On my flight to Sydney, I found a missed requirement. Or perhaps it was a de-prioritized one that just never got developed. And honestly as an end user, I won’t ever know.
The issue was that I most often fly American, and for this trip I was flying on a partner airline. Well, because they are partners, my status on American translated to the partner airline. And because they are partners, the American agent could make sure my special meal request was on my reservation. So all was good, right?
Well, over the Pacific ocean, our first meal came around and I asked the flight attendant if they had my meal. He hurried off to look, and came back with a “no”. He asked to see my boarding pass and so I showed him, curiously wondering why he needed that. After quick glance he recognized the issue and went on to explain that the line of text in which they print my partner airline status bumps the special meal request off that line and off the page – and this is the same problem in both the flight manifest and my boarding pass. So in the printed form which they use to stock the plane with food….there is no record of my meal, just my status. So the moral is, you can only be picky about food or have partner airline status!
In all seriousness though, it’s interesting miss in that the boarding pass had lots of blank white space, yet the system didn’t support printing 2 unrelated pieces of information. And I’m guessing it was a missed requirement, but it could be they decided the percent of the population that has status and with special food needs is small enough, that it wasn’t worth writing and testing the code.
Assuming it’s a missed requirement, I have to think about how it could have been caught. There should be process flows that represent capturing the user’s flight info before the flight, another that deals with printing a manifest and boarding pass, and yet another for stocking the plane. I also would hope there would be Business Data Diagrams (BDDs) to show the objects in play here – such as user, ticket, manifest, plane – and Data Dictionary to capture the specific attributes, such as the meal request and status on the user object. And ultimately business rules should have come out of those attributes.

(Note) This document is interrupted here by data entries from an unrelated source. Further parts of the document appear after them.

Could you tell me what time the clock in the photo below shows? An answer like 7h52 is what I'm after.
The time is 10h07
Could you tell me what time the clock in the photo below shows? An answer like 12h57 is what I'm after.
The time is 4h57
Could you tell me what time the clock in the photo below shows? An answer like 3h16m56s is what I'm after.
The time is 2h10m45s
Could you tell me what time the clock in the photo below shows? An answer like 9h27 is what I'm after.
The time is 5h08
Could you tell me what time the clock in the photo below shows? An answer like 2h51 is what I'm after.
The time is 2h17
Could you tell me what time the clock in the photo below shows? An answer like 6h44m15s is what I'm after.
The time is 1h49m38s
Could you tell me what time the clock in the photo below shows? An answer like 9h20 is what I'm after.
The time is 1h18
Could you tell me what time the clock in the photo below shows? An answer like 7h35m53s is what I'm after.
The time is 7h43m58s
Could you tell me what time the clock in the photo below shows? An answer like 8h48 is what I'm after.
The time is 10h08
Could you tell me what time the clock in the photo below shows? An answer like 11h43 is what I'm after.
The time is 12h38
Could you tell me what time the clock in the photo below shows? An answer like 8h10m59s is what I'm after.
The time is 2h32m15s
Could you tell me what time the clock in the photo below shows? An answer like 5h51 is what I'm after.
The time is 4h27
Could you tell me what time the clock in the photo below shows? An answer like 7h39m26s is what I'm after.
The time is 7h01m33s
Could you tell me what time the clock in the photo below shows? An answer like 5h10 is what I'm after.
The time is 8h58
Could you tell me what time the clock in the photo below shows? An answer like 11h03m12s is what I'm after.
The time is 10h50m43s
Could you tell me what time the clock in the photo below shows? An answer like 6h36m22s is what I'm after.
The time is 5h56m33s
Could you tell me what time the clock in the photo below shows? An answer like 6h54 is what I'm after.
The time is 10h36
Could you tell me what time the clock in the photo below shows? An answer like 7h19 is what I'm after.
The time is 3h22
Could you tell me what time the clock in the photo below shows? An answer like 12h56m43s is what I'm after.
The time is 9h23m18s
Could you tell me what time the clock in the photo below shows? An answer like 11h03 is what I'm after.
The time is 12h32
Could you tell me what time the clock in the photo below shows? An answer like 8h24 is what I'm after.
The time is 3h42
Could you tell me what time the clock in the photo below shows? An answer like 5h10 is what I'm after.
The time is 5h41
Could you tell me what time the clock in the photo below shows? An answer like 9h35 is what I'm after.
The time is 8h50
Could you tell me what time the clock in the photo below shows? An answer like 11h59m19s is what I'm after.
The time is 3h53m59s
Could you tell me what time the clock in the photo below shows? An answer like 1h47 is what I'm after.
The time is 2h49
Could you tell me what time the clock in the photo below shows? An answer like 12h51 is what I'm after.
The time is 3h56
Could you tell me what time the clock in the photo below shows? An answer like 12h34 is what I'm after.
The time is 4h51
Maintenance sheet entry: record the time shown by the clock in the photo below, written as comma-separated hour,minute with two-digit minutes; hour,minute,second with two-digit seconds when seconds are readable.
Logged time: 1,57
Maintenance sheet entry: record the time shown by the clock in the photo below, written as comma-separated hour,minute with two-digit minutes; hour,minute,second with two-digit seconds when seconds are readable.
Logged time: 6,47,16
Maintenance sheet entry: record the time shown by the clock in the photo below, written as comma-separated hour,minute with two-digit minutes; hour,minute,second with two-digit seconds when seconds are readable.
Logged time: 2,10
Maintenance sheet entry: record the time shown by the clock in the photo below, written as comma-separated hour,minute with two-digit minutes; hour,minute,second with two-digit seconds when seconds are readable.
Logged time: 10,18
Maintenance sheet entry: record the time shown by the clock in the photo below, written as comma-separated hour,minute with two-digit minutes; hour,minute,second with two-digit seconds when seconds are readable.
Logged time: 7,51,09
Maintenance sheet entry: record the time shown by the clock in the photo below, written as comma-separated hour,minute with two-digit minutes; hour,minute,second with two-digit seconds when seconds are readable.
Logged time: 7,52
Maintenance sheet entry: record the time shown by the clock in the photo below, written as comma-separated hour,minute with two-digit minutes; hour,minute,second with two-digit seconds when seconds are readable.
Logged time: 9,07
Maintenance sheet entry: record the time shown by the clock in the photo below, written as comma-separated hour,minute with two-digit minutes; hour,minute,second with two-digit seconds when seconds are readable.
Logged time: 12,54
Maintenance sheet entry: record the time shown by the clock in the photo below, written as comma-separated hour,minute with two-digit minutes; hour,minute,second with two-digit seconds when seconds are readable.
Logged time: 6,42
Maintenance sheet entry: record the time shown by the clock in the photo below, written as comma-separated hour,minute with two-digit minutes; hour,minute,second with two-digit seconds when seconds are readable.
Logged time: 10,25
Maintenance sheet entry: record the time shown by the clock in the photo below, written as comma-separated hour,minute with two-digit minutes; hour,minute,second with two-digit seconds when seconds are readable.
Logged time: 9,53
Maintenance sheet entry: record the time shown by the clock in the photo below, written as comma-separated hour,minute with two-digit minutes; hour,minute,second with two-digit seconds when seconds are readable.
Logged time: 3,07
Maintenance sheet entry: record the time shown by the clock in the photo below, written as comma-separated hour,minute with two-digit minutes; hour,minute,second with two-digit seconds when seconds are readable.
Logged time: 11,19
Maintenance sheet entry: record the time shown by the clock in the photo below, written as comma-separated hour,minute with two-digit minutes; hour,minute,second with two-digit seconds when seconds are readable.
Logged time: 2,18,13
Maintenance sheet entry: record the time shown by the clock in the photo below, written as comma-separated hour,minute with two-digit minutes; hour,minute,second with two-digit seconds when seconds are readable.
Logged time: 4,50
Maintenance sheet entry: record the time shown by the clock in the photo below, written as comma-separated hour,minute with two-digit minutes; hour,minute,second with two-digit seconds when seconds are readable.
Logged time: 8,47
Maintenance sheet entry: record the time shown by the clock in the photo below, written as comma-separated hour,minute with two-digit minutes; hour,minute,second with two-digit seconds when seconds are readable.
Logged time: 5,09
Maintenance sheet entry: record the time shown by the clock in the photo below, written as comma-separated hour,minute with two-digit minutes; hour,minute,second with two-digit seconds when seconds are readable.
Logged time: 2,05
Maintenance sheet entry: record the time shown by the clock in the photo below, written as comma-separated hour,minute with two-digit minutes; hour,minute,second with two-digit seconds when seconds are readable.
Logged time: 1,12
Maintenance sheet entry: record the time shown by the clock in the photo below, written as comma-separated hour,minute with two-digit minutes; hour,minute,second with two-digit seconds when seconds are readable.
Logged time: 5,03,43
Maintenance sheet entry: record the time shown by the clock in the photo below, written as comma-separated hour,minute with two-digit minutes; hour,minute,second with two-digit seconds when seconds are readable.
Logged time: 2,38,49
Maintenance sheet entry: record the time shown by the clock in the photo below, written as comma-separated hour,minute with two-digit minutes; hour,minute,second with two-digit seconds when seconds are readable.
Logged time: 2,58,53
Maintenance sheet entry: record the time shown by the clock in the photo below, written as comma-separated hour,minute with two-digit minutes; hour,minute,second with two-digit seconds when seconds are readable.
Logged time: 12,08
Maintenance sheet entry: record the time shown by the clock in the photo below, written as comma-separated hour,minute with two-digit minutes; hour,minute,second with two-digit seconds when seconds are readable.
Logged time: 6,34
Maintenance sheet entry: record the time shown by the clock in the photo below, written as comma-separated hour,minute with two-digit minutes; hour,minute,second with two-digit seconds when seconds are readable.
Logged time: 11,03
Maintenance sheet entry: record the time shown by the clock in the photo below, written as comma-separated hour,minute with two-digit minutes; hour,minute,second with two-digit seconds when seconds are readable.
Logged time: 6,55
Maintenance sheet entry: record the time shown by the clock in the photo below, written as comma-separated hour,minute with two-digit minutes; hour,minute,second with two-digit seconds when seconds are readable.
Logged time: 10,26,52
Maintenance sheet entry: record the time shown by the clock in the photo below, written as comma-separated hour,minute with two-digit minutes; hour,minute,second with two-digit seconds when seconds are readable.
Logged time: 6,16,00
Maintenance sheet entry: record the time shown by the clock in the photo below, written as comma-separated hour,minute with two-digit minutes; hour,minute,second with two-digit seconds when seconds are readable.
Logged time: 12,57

Anyway, I should wrap this up by assuring any worried readers that I didn’t starve. First all, lots of credit goes to the flight attendants who offered me multiple salads and fruit plates and to scrounge business class for whatever food they may have for me. And further, as anyone with special food needs would do, I always carry food with me! So it worked out fine in the end, and at least made for an interesting case for good requirements analysis.